Hassan II met en place une «  politique migratoire  » consistant à isoler le Rif et à l’appauvrir économiquement. Le peuple réduit au silence par les années de plomb, la répression, les prisons secrètes, est poussé à partir et à migrer pour vivre. Après les deux révoltes de 1958 et 1984, les autorités encouragent les Rifains à partir en Europe en facilitant l’obtention de passeports. De plus, de 1963 à 1969, l’Etat marocain signe une multitude de conventions avec des pays européens pour se débarrasser de cette main-d’œuvre à l’étranger. Cette politique d’émigration sert à contourner les problèmes économiques et sociaux et réduire les protestations populaires. Elle sert aussi au développement de l’économie grâce aux investissements des émigrés dans leur région d’origine et grâce à aux transferts économiques.

Bouya (UCL Aix en Provence)

[1Mohammed Abdelkrim Al-Khattabi, en berbère rifain Muḥend mmis n Ɛebdkrim. Pour respecter la transmission d’une histoire « par le bas », c’est la dénomination berbère de personnages, batailles et lieux qui est privilégiée. La lettre « ɣ » se prononce comme le « r » français.

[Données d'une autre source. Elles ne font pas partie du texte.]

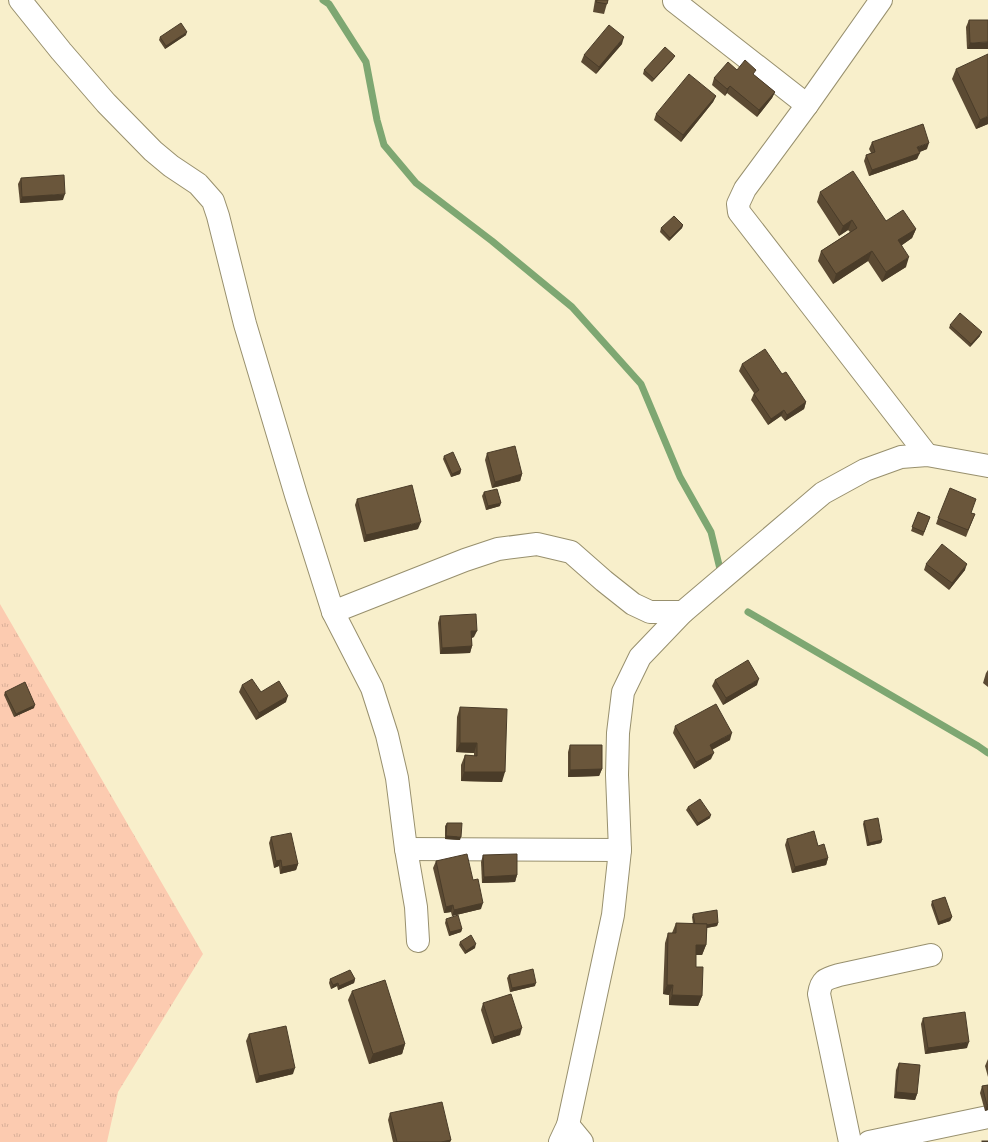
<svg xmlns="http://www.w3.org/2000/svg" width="988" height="1142" font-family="Arial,sans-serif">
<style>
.grass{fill:url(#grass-tufts)}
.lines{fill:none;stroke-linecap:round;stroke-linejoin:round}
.stream{stroke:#7ea772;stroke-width:7}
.minor-casing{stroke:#98906e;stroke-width:24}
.minor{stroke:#fff;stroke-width:22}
.wall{fill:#5b4a33}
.shaded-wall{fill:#4a3c29}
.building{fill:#6a563b;stroke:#4a3c29}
</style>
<defs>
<pattern id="grass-tufts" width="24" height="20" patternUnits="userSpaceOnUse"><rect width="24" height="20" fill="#fccbb0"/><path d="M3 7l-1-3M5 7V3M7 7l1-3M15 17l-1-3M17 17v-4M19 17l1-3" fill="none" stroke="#d9af98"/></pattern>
</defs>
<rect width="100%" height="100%" fill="#f8efcb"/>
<path class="grass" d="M0,604L203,954L118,1092L107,1142H0Z"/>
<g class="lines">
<g class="stream">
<path d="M323,0L329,4L366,62L377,120L384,145L416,183L492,241L572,307L641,384L680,477L711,532L720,569"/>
<path d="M748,612L978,746L988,753"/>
</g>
<g class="minor-casing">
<g id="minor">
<path d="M20,0L61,51L106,103L153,151L171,166L198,184L213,201L218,216L245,324L296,495L333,612L372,688L387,735L397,778L406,849L416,907L418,941"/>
<path d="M881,0L807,105L745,189L738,204L739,212L927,455"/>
<path d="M674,1L807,105"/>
<path d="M333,612L465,560L498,549L537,544L571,552L604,581L633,604L650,612H683"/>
<path d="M406,849L620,850"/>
<path d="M568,1125L582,1142"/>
<path d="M560,1142L568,1125L613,915L620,850L617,775L618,733L623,692L640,657L683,612L823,493L865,470L901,457L927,455L988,466"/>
<path d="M850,1142L819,994C821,980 825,979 839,975L931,955"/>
<path d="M869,1142L988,1117"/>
</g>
</g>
<use href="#minor" class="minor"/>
</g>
<g class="wall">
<path d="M595,0H608L604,14L593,12Z"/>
<path d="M969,20H988L967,49L966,27Z"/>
<path d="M186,35L165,49L159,40L160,37Z"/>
<path d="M622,44L596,74L581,62L584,55Z"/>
<path d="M673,59L652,82L643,74L644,70Z"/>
<path d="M956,69L988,124L976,129L952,79Z"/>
<path d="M737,70L754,75L775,92L772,98L757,117L727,93L725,96L712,85L714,78Z"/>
<path d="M716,96L713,102L681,142L654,120L656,114Z"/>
<path d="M872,142L927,149L919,152L917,159L869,176L864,161L866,155L871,153L869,149Z"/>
<path d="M21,178L63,200L20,203L18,184Z"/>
<path d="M820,192L886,221L916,229L912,238L902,245L906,267L882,282L868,261L833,284L818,261L821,251L850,232L848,230L839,236L817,202Z"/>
<path d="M683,225L682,228L669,241L660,232L661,228Z"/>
<path d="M950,325L980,336L970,347L949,328Z"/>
<path d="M742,364L782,374L806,402L804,409L785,421L781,416L768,425L751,400L754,393L739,371Z"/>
<path d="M487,453L522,474L520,481L492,488L485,460Z"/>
<path d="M444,456L461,470L460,474L451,477L443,459Z"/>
<path d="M484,492L500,506L486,510L482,496Z"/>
<path d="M357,499L418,529L364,542L355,505Z"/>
<path d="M918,512L930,517L923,536L911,531Z"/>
<path d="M971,513L975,514L966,537L936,524L938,518Z"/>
<path d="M926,564L965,570L949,590L924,570Z"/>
<path d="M440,616L474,637L472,638V646L470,653L440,654L438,623Z"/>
<path d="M988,670V687L983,683L986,673Z"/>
<path d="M715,680L757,685L723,705L712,686Z"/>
<path d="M242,685L261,692L286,702L256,720L239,692Z"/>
<path d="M5,692L34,708L14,717L4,695Z"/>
<path d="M460,707L502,782L461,781V765L465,755L474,756V753L456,752L457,717Z"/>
<path d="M675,726L730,740L712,750L711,759L694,769L673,733Z"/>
<path d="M570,745L602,769L599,776L568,777V752Z"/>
<path d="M688,807L710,818L697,826L686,810Z"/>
<path d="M864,821L882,840L881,843L867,846L863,824Z"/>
<path d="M447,823L460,840L445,839V826Z"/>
<path d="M271,837L298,864L296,870L280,874L279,866L274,868L269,843Z"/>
<path d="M787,839L818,846L828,858L826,865L792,873L785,845Z"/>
<path d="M483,855L517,875L515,882L482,883L481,862Z"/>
<path d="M436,861L473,880L481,909L452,916L451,912L444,913L433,868Z"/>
<path d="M932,901L952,917L950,921L938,925L931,905Z"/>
<path d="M693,914L718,923L717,926L707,928L706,945L702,955H696V967L702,996L698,1006L669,1005V995L663,994L665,943L668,933H672L676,923L693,924L692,917Z"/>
<path d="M446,919L462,929L461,932L449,936L445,923Z"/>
<path d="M460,942L475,948L465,954L459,945Z"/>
<path d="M509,975L535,986L510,992L507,978Z"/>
<path d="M330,979H355L354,983L338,990L337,986L331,989L329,983Z"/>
<path d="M352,991L405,1044L402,1054L369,1064L348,1000Z"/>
<path d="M483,1003L520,1035L492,1044L481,1010Z"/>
<path d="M923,1018L967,1048L925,1054L921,1024Z"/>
<path d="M249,1034L293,1074L256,1083L246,1041Z"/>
<path d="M988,1059V1077L985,1066Z"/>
<path d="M899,1063L917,1094L915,1100L894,1098L896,1070Z"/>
<path d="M988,1085V1110L985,1111L980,1093L982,1086Z"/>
<path d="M390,1113L451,1140L450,1142H393L388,1120Z"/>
</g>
<g class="shaded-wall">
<path d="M187,32L186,35L165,49L166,46Z"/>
<path d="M624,37L622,44L596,74L599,67Z"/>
<path d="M988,42V49H967L970,43Z"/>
<path d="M675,56L673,59L652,82L654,79Z"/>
<path d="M730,86L727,93L725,96L727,89Z"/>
<path d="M775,92L772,98L757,117L759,110Z"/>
<path d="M716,96L713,102L681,142L683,135Z"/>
<path d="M988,116V124L976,129L980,120Z"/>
<path d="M929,143L927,149L915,154L917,147Z"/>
<path d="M920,153L917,159L869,176L872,170Z"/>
<path d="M65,194L63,200L20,203L22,197Z"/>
<path d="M852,220L848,230L839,236L843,226Z"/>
<path d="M683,225L682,228L669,241L670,238Z"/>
<path d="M916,229L912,238L895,250L898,240Z"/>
<path d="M872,251L868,261L833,284L836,274Z"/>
<path d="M909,257L906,267L882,282L886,272Z"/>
<path d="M982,332L980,336L970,347L971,344Z"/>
<path d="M806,402L804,409L785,421L787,415Z"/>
<path d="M784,410L781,416L768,425L771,419Z"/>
<path d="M461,470L460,474L451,477L452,474Z"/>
<path d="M522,474L520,481L492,488L495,482Z"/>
<path d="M501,503L500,506L486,510L488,506Z"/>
<path d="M421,522L418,529L364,542L366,535Z"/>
<path d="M967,564L965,570L949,590L952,583Z"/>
<path d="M471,631H477L474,637L469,638Z"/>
<path d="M472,646L470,653L440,654L442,648Z"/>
<path d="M759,679L757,685L723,705L726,698Z"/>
<path d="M288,696L286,702L256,720L259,713Z"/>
<path d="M35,705L34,708L14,717L16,714Z"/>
<path d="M732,733L730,740L707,752L710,745Z"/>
<path d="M460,743H477L474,753L456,752Z"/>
<path d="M714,753L711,759L694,769L696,762Z"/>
<path d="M602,769L599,776L568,777L570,770Z"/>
<path d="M464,772H505L502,782L461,781Z"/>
<path d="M711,815L710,818L697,826L698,823Z"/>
<path d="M446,836L461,837L460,840L445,839Z"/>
<path d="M882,840L881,843L867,846L869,843Z"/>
<path d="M828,858L826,865L792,873L795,867Z"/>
<path d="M281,860L279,866L274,868L276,861Z"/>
<path d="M298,864L296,870L280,874L282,867Z"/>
<path d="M517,875L515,882L482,883L484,877Z"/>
<path d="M483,903L481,909L452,916L454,910Z"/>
<path d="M453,905L451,912L444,913L446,907Z"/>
<path d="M952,917L950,921L938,925L939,922Z"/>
<path d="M718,923L717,926L694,930L695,926Z"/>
<path d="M462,929L461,932L449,936L450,932Z"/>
<path d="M476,944L475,948L465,954L466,951Z"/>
<path d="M696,945H706L702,955H693Z"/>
<path d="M355,979L354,983L338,990L339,986Z"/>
<path d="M338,983L337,986L331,989L333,985Z"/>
<path d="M536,983L535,986L510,992L512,988Z"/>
<path d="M667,985H673L669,995L663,994Z"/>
<path d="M672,995L702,996L698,1006L669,1005Z"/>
<path d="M522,1028L520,1035L492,1044L494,1037Z"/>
<path d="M969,1042L967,1048L925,1054L928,1048Z"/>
<path d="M405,1044L402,1054L369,1064L373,1054Z"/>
<path d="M295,1068L293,1074L256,1083L259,1076Z"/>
<path d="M896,1092L917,1094L915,1100L894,1098Z"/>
<path d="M988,1104V1110L985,1111L987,1105Z"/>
<path d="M451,1140L450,1142H441Z"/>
</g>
<g class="building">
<path d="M597,0H608L607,4L596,2Z"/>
<path d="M969,20H988V42L970,43Z"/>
<path d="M181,23L187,32L166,46L160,37Z"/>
<path d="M609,25L624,37L599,67L584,55Z"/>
<path d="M665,47L675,56L654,79L644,70Z"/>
<path d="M988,54V116L980,120L956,69Z"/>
<path d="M745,60L756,70L753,74L775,92L759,110L730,86L727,89L714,78L728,62L737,70Z"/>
<path d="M689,74L716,96L683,135L656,114Z"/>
<path d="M923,124L929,143L917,147L920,153L872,170L866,155L875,152L872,142Z"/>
<path d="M853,171L886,221L903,210L916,229L898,240L909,257L886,272L872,251L836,274L821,251L857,228L852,220L843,226L820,192Z"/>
<path d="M64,175L65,194L22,197L21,178Z"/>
<path d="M674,216L683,225L670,238L661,228Z"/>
<path d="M960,313L982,332L971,344L950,325Z"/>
<path d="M765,349L782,374L786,372L806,402L787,415L784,410L771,419L754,394L759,390L742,364Z"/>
<path d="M515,446L522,474L495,482L487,453Z"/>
<path d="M453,452L461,470L452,474L444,456Z"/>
<path d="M412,485L421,522L366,535L357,499Z"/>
<path d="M950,488L976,499L971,513L975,514L968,530L938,518Z"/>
<path d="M497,489L501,503L488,506L484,492Z"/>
<path d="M918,512L930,517L924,532L912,527Z"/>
<path d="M942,544L967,564L952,583L926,564Z"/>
<path d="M476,614L477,631H471L472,646L442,648L440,616Z"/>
<path d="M748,660L759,679L726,698L715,680Z"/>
<path d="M252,679L261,692L279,681L288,696L259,713L242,685Z"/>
<path d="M25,682L35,705L16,714L5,692Z"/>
<path d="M716,704L732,733L710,745L714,753L696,762L675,726Z"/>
<path d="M460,707L507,709L505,772H464L465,755L477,756V743H460Z"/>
<path d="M570,745H602V769L570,770Z"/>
<path d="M700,799L711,815L698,823L688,807Z"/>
<path d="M878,818L882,840L869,843L864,821Z"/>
<path d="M447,823H462L461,837L446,836Z"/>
<path d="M814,831L818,846L824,844L828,858L795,867L787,839Z"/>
<path d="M291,833L298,864L282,867L281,860L276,861L271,837Z"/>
<path d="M467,854L473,880L478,879L483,903L454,910L453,905L446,907L436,861Z"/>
<path d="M517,854V875L484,877L483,855Z"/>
<path d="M945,897L952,917L939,922L932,901Z"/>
<path d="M717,910L718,923L707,925V924H695L693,914Z"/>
<path d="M458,915L462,929L450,932L446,919Z"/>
<path d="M676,923L707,924L706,945H696V967H703L702,996L672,995L673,985H667L668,933H676Z"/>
<path d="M471,935L476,944L466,951L460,942Z"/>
<path d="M533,969L536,983L512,988L509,975Z"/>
<path d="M350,970L355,979L339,986L338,983L333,985L330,979Z"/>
<path d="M385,980L405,1044L373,1054L352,991Z"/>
<path d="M511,994L522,1028L494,1037L483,1003Z"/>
<path d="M965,1012L969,1042L928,1048L923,1018Z"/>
<path d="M286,1026L295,1068L259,1076L249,1034Z"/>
<path d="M899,1063L920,1065L917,1094L896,1092Z"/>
<path d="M988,1085V1104L987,1105L982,1086Z"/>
<path d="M442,1102L451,1140L441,1142H397L390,1113Z"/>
<rect x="982" y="1141" width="6" height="1"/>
</g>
</svg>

[2Dans les études colonialistes, le Rif est présenté comme un territoire de dissidence (Aripublik) qui échappe à l’autorité politique des sultans à la différence du Maroc colonisé par la France qui était Bled de Makhzen, c’est à dire territoire soumis au sultanat.

[3Rachik Hassan, L’esprit du terrain  : Études anthropologiques au Maroc, 2016. Voir aussi la thèse de R. Montagne, Les berbères et le Makhzen dans le sud du Maroc, Encyclopédie Gallica.

[4« L’année de la poudre à canon », Iɣzar n wuccen en rifain.

[5Le gouvernement marocain.

[6Rudibert Kunz, Rolf-Dieter Müller, 1990.

[7Rudibert Kunz, Rolf-Dieter Müller, 1990.